* **PROBLEM DETAILS**
From the line that contains "Foster - Test" to the end of the entries, copy each line exactly, though the pictures stay out.

* **GIVEN RECORDS**

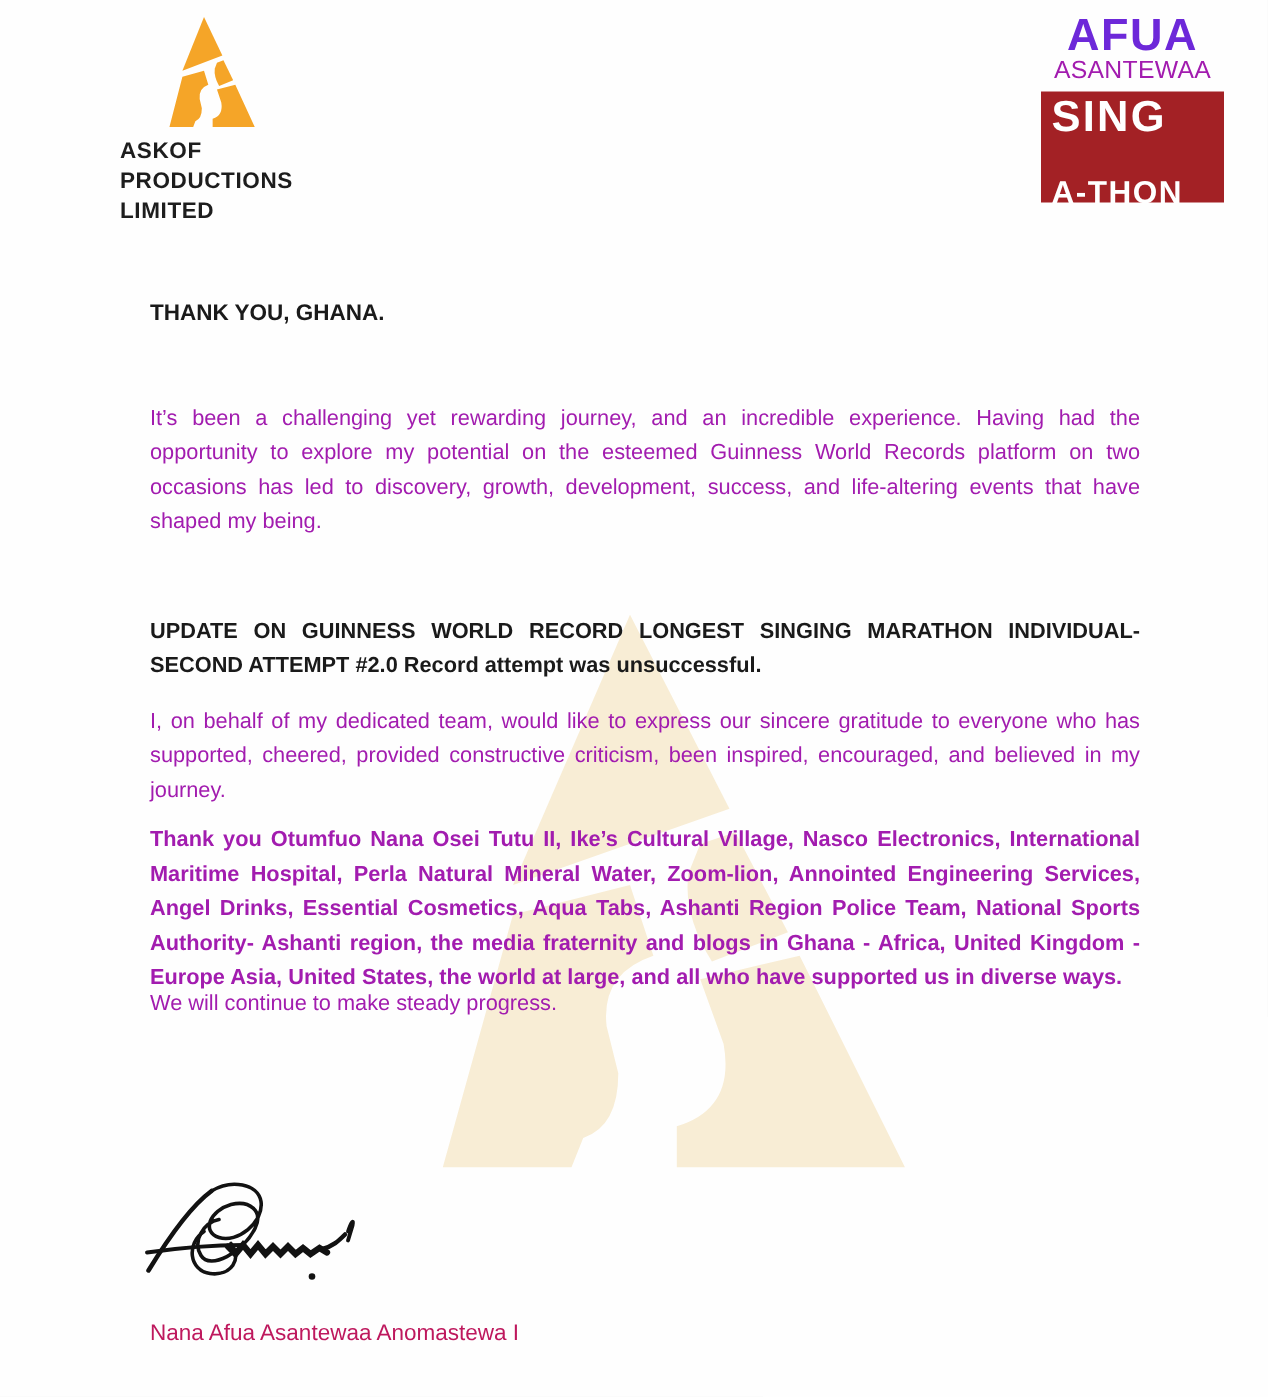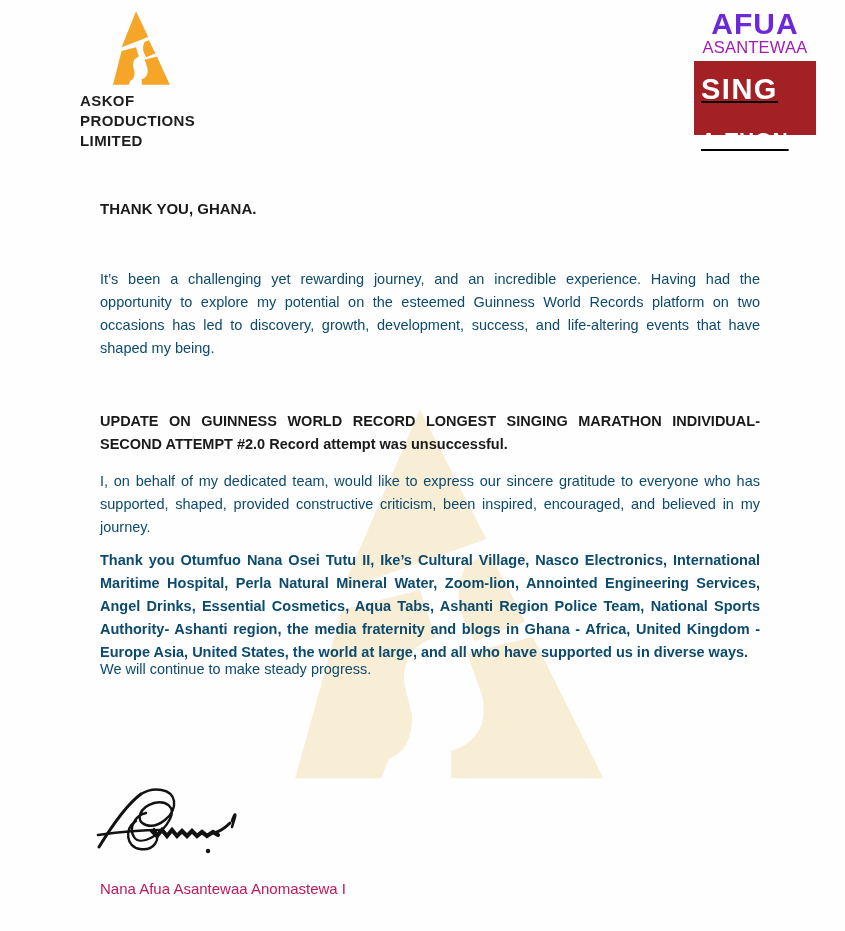"SING" .singathon-box { padding-top: 13px -> 2px; text-decoration: underline -> none }
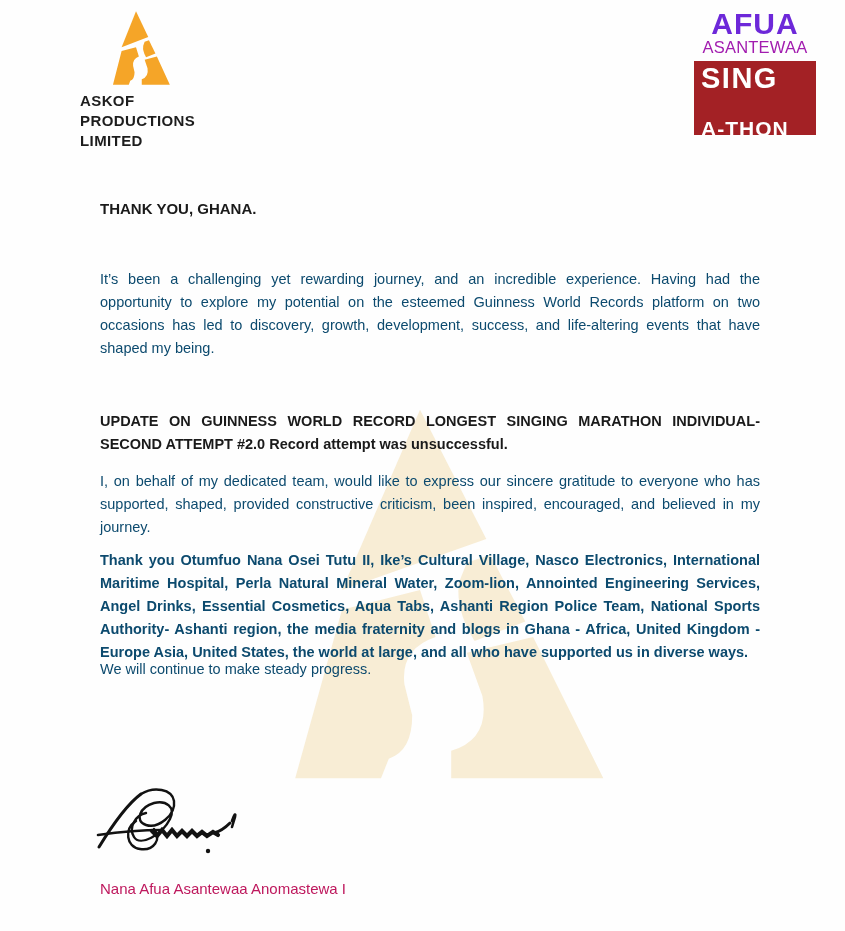"It’s been a challenging yet" .letter-block { color: #0c4a6e -> #a21caf }
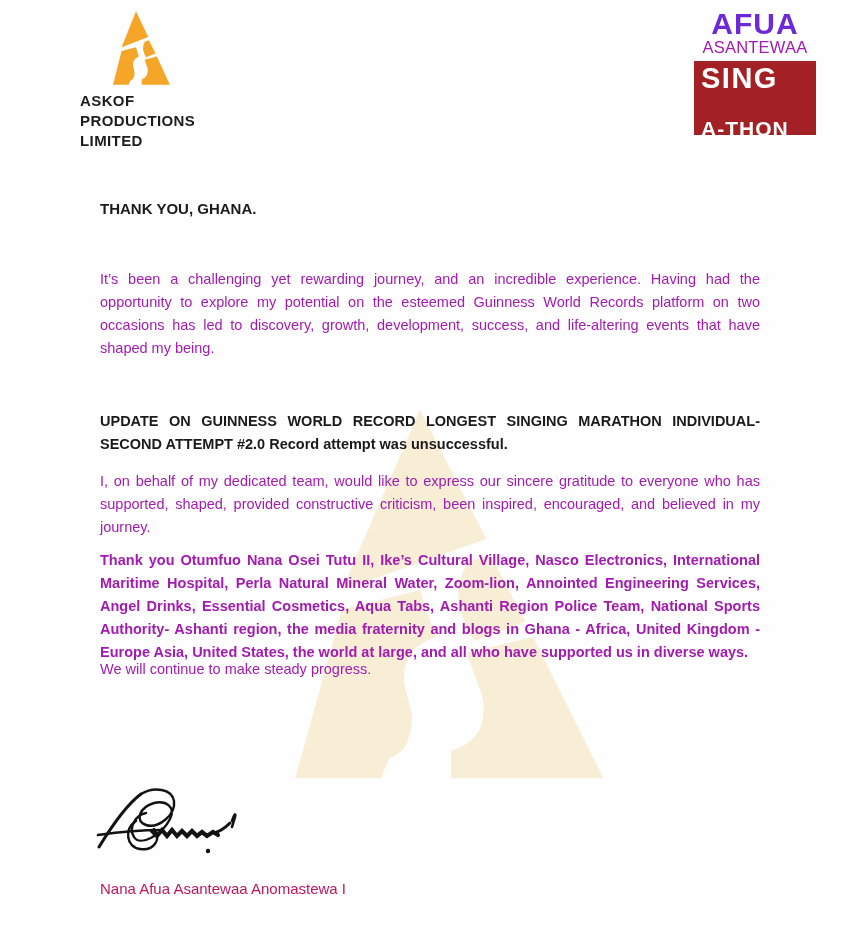"I, on behalf of my" div.letter-block { text: shaped -> cheered }
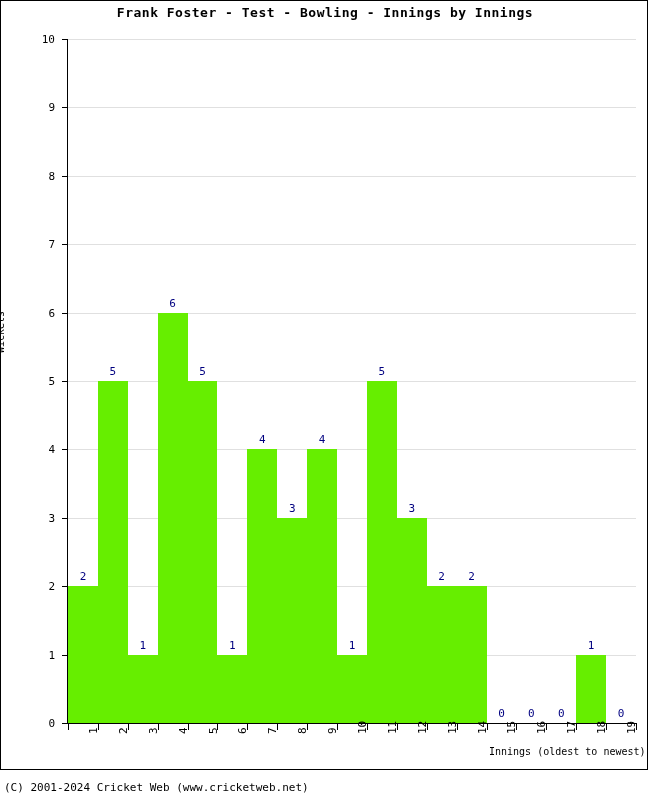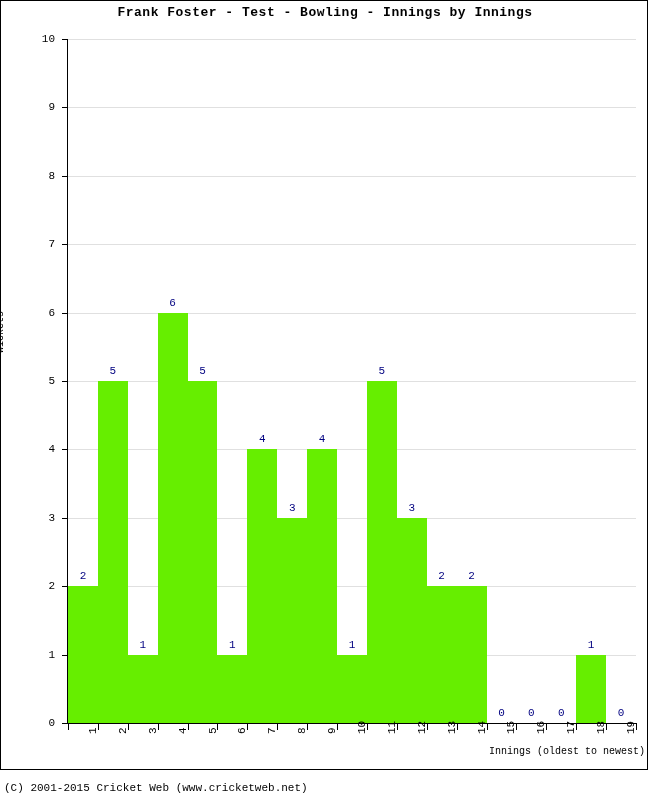"Frank Foster - Test -" #chart-root { font-family: Liberation Mono, monospace -> none }
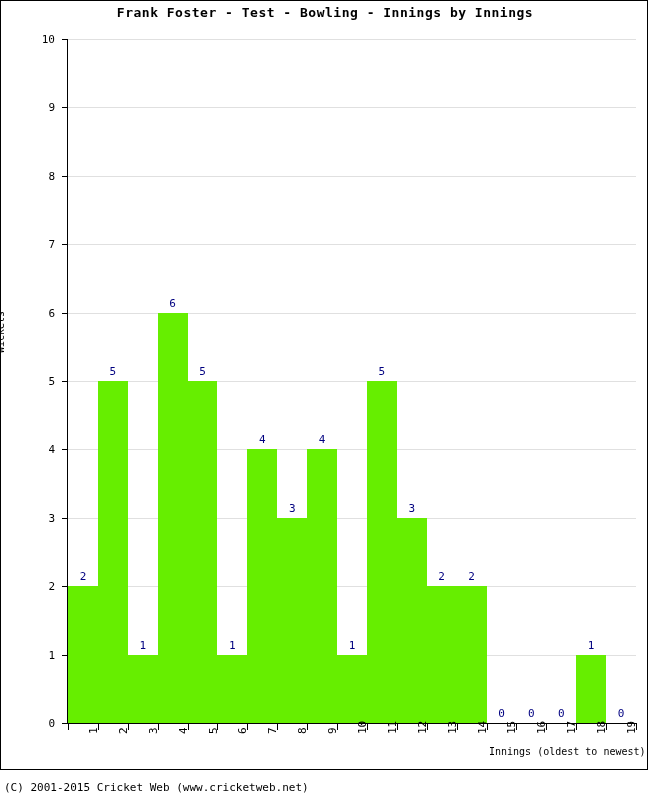"(C) 2001-2015 Cricket Web" div.footer { text: 2001-2015 -> 2001-2024 }
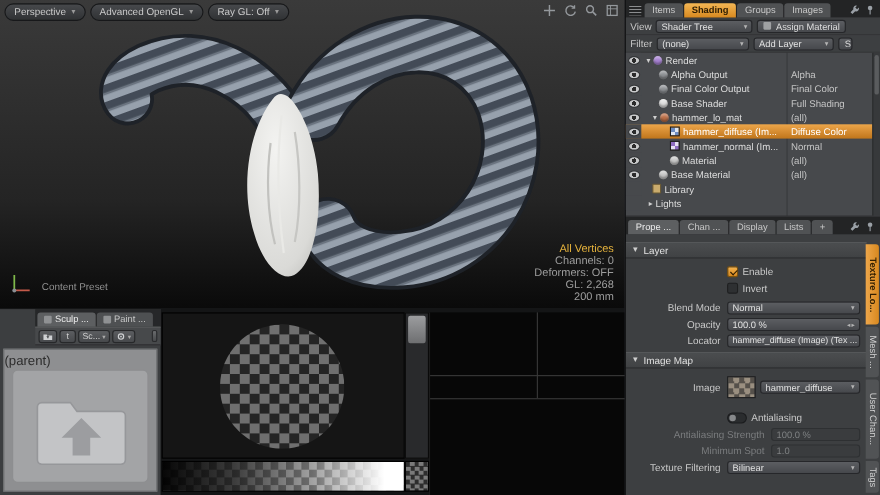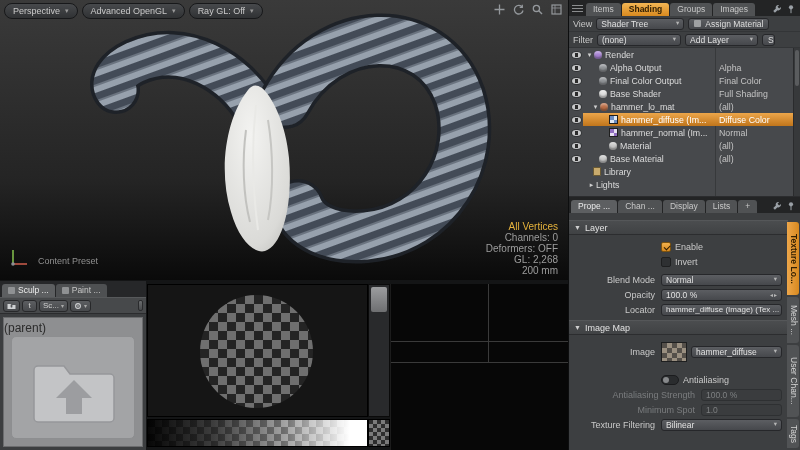"Shader Tree" .dd { align-items: none -> center }
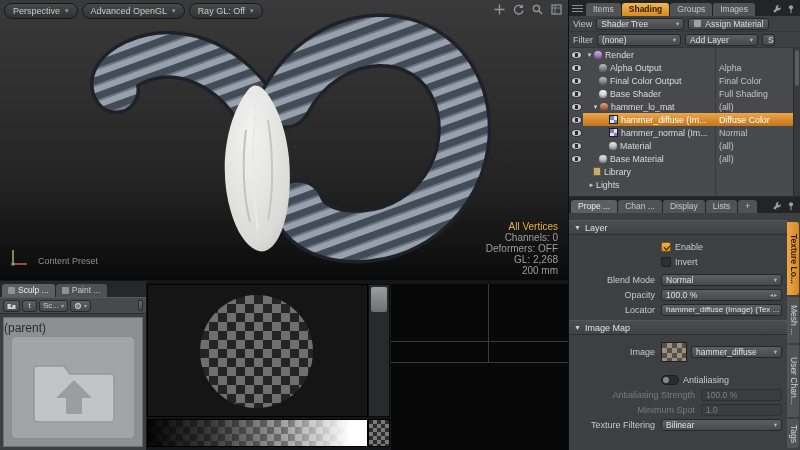"Sculp ..." #sculpt-panel { padding-left: none -> 32px }
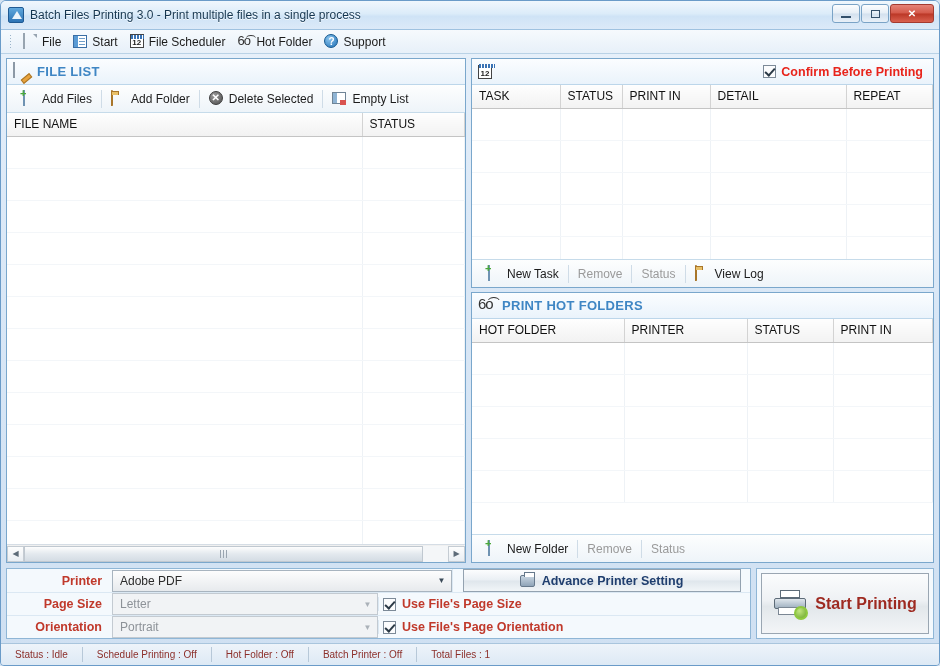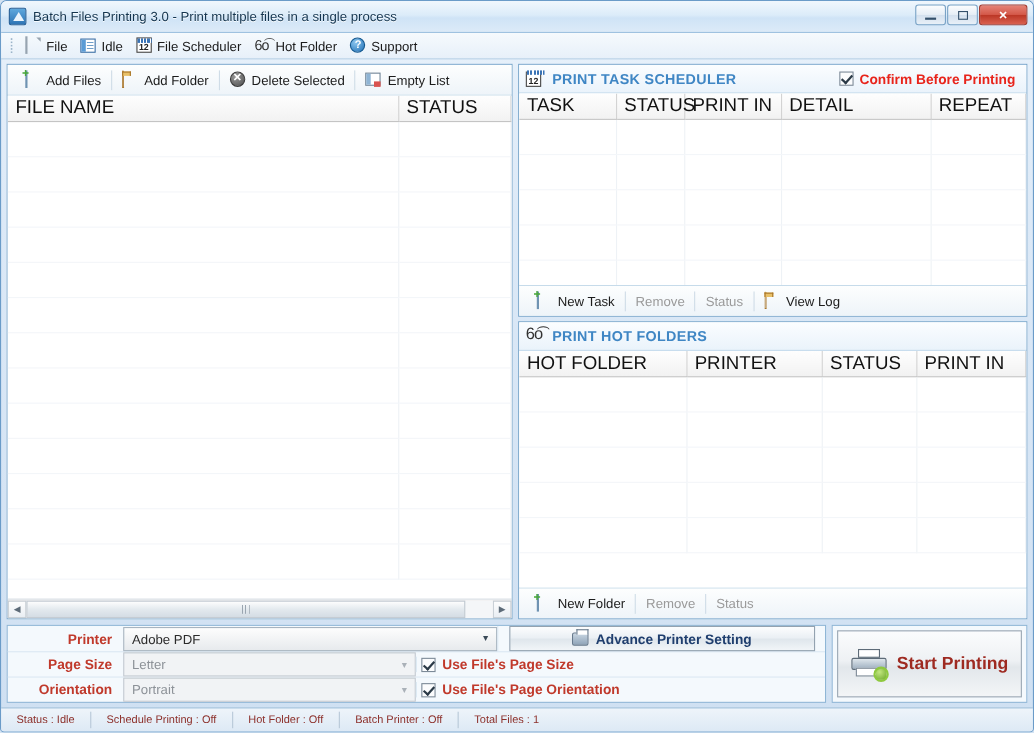"Idle" span { text: Idle -> Start }
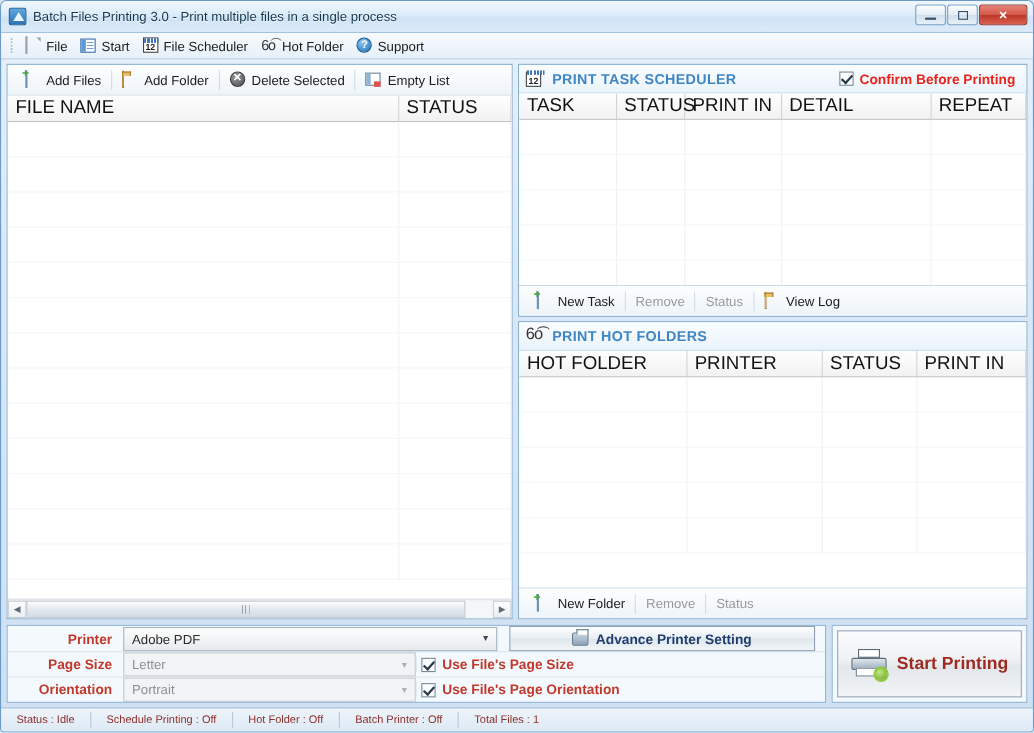"FILE LIST" div.panel-head { html: none -> <div> <span><span></span></span> <span>FILE LIST</span> </div> }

* **ANSWER FOR THE TASK**
"Frank Foster - Test -" #chart-root { font-family: Liberation Mono, monospace -> none }
"(C) 2001-2015 Cricket Web" div.footer { text: 2001-2015 -> 2001-2024 }
"Shader Tree" .dd { align-items: none -> center }
"Sculp ..." #sculpt-panel { padding-left: none -> 32px }
"Idle" span { text: Idle -> Start }
"FILE LIST" div.panel-head { html: none -> <div> <span><span></span></span> <span>FILE LIST</span> </div> }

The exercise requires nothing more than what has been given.